Die Fertigungsmenge bezeichnet die produzierte Stückzahl in einer Periode – also die Anzahl der Erzeugnisse, die ein Unternehmen innerhalb eines bestimmten Zeitraums (etwa eines Monats, Quartals oder Jahres) tatsächlich herstellt. Sie ist eine zentrale Mengengröße der Produktions- und Kostenrechnung und darf nicht mit der Absatzmenge verwechselt werden.
Inhaltsverzeichnis
Was ist die Fertigungsmenge?
Die Fertigungsmenge (auch Produktionsmenge genannt) gibt an, wie viele Einheiten eines Produkts in einer Periode gefertigt wurden. Sie wird in Mengeneinheiten ausgedrückt, beispielsweise in Stück, Kilogramm, Litern oder Metern. Maßgeblich ist allein der Akt der Herstellung – unabhängig davon, ob die fertigen Erzeugnisse anschließend verkauft oder zunächst eingelagert werden.
Die Fertigungsmenge orientiert sich an mehreren Faktoren: an der erwarteten Nachfrage, an den vorhandenen Produktionskapazitäten sowie an der angestrebten Lagerhaltung. Sie ist damit das Ergebnis der Produktionsplanung und bildet die Grundlage für die Kalkulation der Stückkosten.
Fertigungsmenge, Absatzmenge und Lager
Die Fertigungsmenge ist klar von der Absatzmenge zu trennen. Die Absatzmenge umfasst die in einer Periode tatsächlich verkauften Erzeugnisse, während die Fertigungsmenge die hergestellten Erzeugnisse beschreibt. Stimmen beide nicht überein, verändert sich der Lagerbestand.
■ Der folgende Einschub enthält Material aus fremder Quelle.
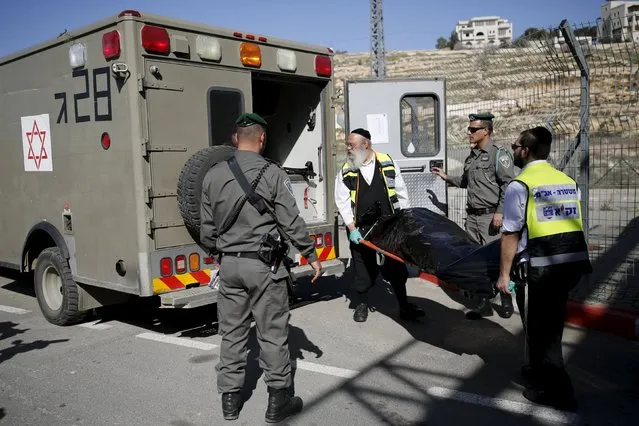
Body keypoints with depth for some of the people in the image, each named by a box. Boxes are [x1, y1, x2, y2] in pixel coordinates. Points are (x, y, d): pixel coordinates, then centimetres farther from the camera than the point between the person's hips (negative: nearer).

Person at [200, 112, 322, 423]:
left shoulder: (214, 175, 3)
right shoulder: (272, 174, -9)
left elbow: (207, 228, 7)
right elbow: (292, 222, -8)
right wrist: (311, 255, 4)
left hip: (229, 264, 4)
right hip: (264, 265, -4)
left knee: (232, 332, 14)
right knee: (272, 334, 6)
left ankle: (230, 399, 25)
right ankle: (278, 400, 17)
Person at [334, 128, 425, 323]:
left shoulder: (388, 163, 1)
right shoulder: (345, 172, 0)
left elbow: (401, 194, 6)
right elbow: (343, 202, -3)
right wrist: (352, 229, -11)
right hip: (361, 230, 0)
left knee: (397, 268, 8)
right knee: (363, 270, 7)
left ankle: (404, 306, 21)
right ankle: (361, 305, 27)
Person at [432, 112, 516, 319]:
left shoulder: (499, 154, -7)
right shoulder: (471, 157, 15)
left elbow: (508, 185, -14)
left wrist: (500, 212, -19)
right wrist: (447, 177, 19)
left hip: (491, 216, -7)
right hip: (472, 216, 7)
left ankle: (506, 301, 15)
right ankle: (484, 304, 18)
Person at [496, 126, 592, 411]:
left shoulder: (520, 185, -9)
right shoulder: (568, 182, 11)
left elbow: (511, 234, -11)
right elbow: (572, 225, 15)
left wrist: (504, 273, -5)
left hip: (540, 267, -7)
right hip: (574, 261, 7)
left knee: (538, 328, 9)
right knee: (551, 325, 22)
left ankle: (555, 389, 16)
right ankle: (541, 371, 39)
Es gilt der folgende Zusammenhang:
- Anfangsbestand + Fertigungsmenge − Absatzmenge = Endbestand
- Ist die Fertigungsmenge größer als die Absatzmenge, baut sich Lagerbestand auf (Lageraufbau).
- Ist die Fertigungsmenge kleiner als die Absatzmenge, wird Lagerbestand abgebaut (Lagerabbau).
- Sind beide Mengen gleich groß, bleibt der Lagerbestand unverändert.
Ein Beispiel: Beträgt der Anfangsbestand 200 Stück, werden 1.000 Stück gefertigt und 900 Stück abgesetzt, so ergibt sich ein Endbestand von 200 + 1.000 − 900 = 300 Stück. Das Lager ist also um 100 Stück gewachsen, weil mehr produziert als verkauft wurde.
Bedeutung in der Kostenrechnung
In der Kostenrechnung beeinflusst die Fertigungsmenge unmittelbar die Stückkosten. Hintergrund ist die sogenannte Fixkostendegression: Die fixen Kosten – etwa für Maschinen, Miete oder Gehälter – fallen unabhängig von der produzierten Menge an. Je höher die Fertigungsmenge, auf desto mehr Einheiten verteilen sich diese Fixkosten, sodass die Stückkosten sinken.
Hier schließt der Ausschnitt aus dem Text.